Thank you for your input!


1 Answer 1


Vitamin B12 (cobalamin) is a water-soluble vitamin required for homocysteine methyltransferase. In order to be absorbed, it must bind to intrinsic factor (IF), which is produced by the parietal cells of the stomach. The absorption of the vitamin B12-IF complex occurs in the terminal ileum (of the small intestine). The quote just means that if there isn't enough IF, then you can't absorb vitamin B12.
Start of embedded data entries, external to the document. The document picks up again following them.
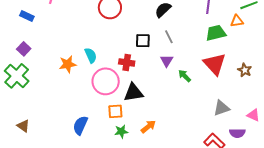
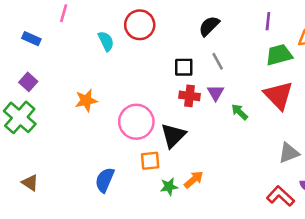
cyan semicircle: (91, 55) -> (106, 41), moved
red cross: (127, 63) -> (190, 96), moved
black triangle: (134, 93) -> (173, 135), turned -35
green star: (121, 131) -> (169, 187), moved

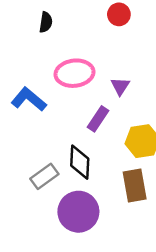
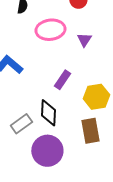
pink ellipse: (74, 73) -> (50, 30), moved
purple triangle: (120, 86) -> (84, 40), moved

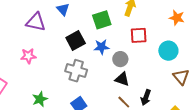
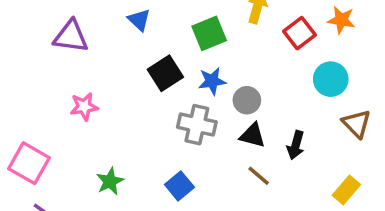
purple triangle: (36, 22) -> (71, 36), moved
red square: (139, 35) -> (300, 33), moved, turned -30
gray cross: (76, 71) -> (197, 125), moved
black arrow: (146, 97) -> (296, 145), moved

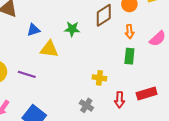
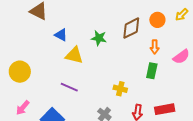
blue triangle: (33, 30) -> (61, 35), turned 40
purple line: (27, 74) -> (69, 87), moved

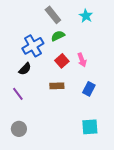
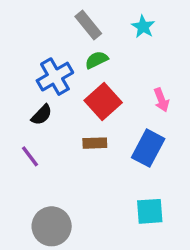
pink arrow: (82, 60) -> (161, 100), moved
red square: (62, 61) -> (103, 102), size x1.5
blue rectangle: (89, 89) -> (148, 148), size x1.5
gray circle: (19, 129) -> (52, 226), moved, size x1.5

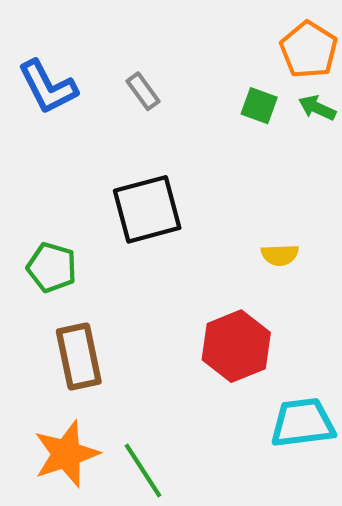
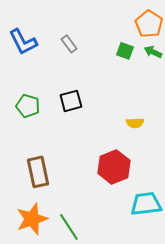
black square: (147, 209) -> (71, 101), size x0.7
green pentagon: (52, 267) -> (28, 106), moved

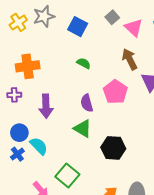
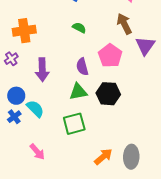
purple cross: (14, 95) -> (11, 59), turned -32
green triangle: (83, 129) -> (78, 92), turned -42
black hexagon: (113, 148) -> (108, 94), moved
green square: (67, 175) -> (74, 124), moved, turned 35

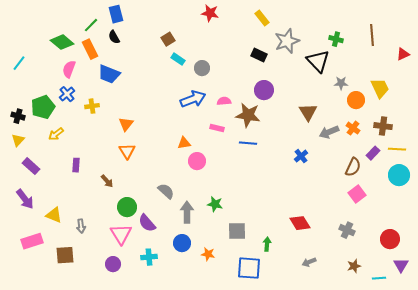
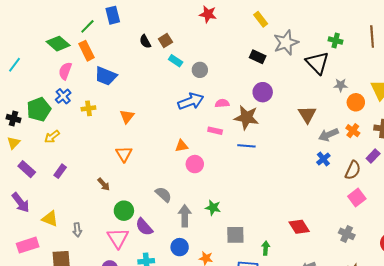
black semicircle: (114, 37) -> (145, 42), moved
orange triangle: (126, 124) -> (127, 116), moved
blue cross: (301, 156) -> (323, 159), moved
purple rectangle: (76, 165) -> (60, 171), moved, turned 32

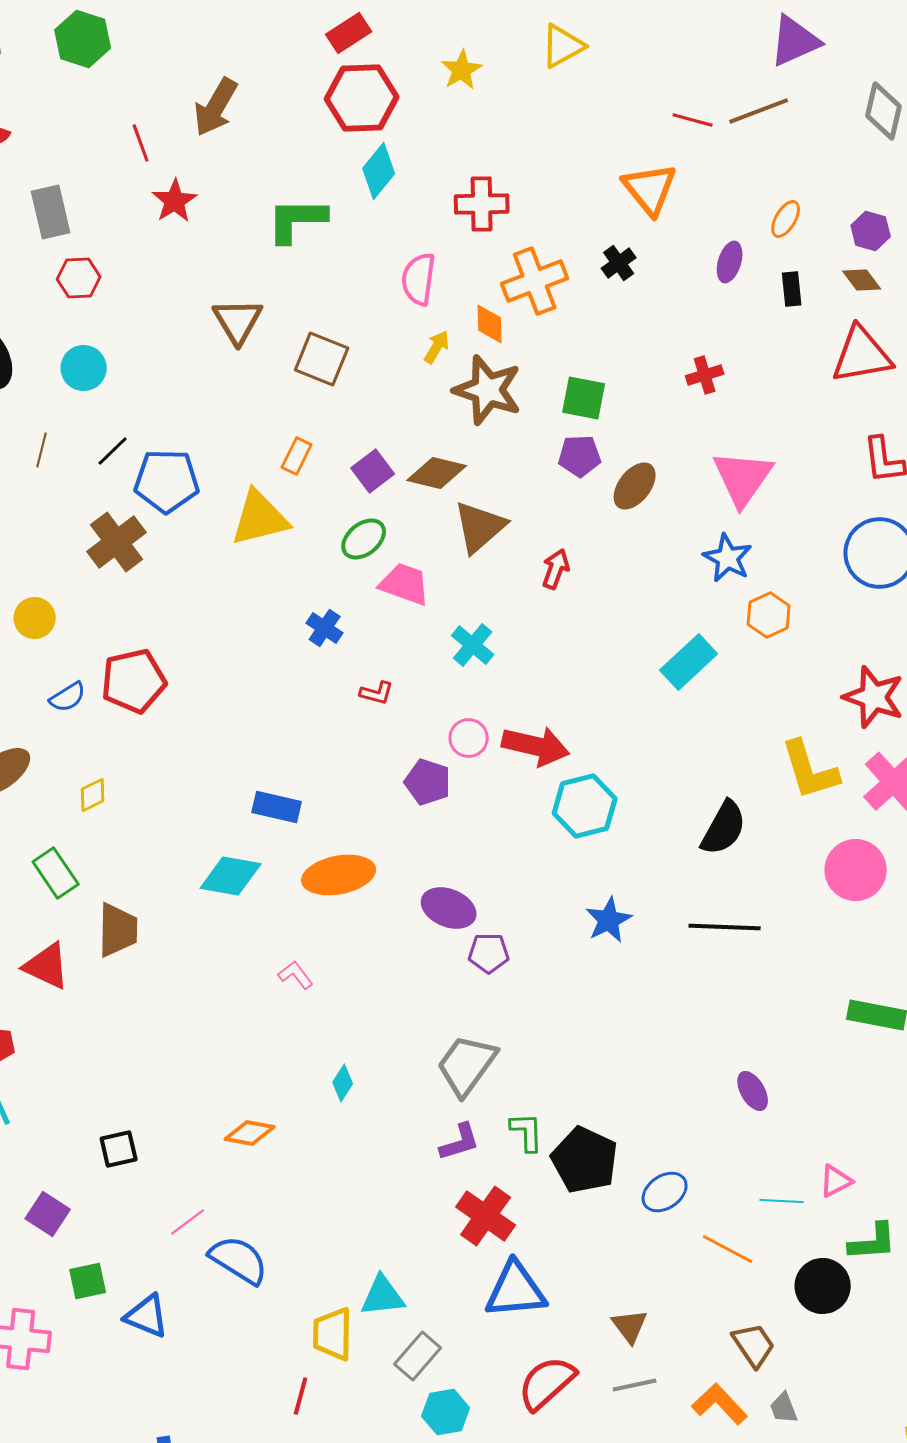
There are many things that limit absorption of vitamins, and even vitamin B12. Because vitamin B12 is found in animal products, vegetarians and vegans may need to supplement it. Pernicious anemia is an autoimmune disease that destroys IF or the parietal cells, Gastric bypass surgery can lead to vitamin B12 deficiency. Anything that affects vitamin B12 absorption in the terminal ileum, such as in Crohn's, celiac disease, or enteritis, can lead to deficiency.

To answer your question, no. Yes, it will use some IF (provided you have IF), but that would allow your body to absorb vitamin B12. For people who have diseases mentioned above, they can take vitamin B12 via injections, subligually (under the tongue), or intranasal gels, according to the fact sheet you cited.

Because all the B vitamins and vitamin C are water-soluble, they are easily absorbed through the intestinal wall. Excess amounts are usually excreted in urine. I believe vitamin B12 is the only vitamin that needs to be bound to a factor, due to its larger size. It can be stored in the liver for several years. Fat-soluble vitamins (A, D, E, K) are absorbed with lipids.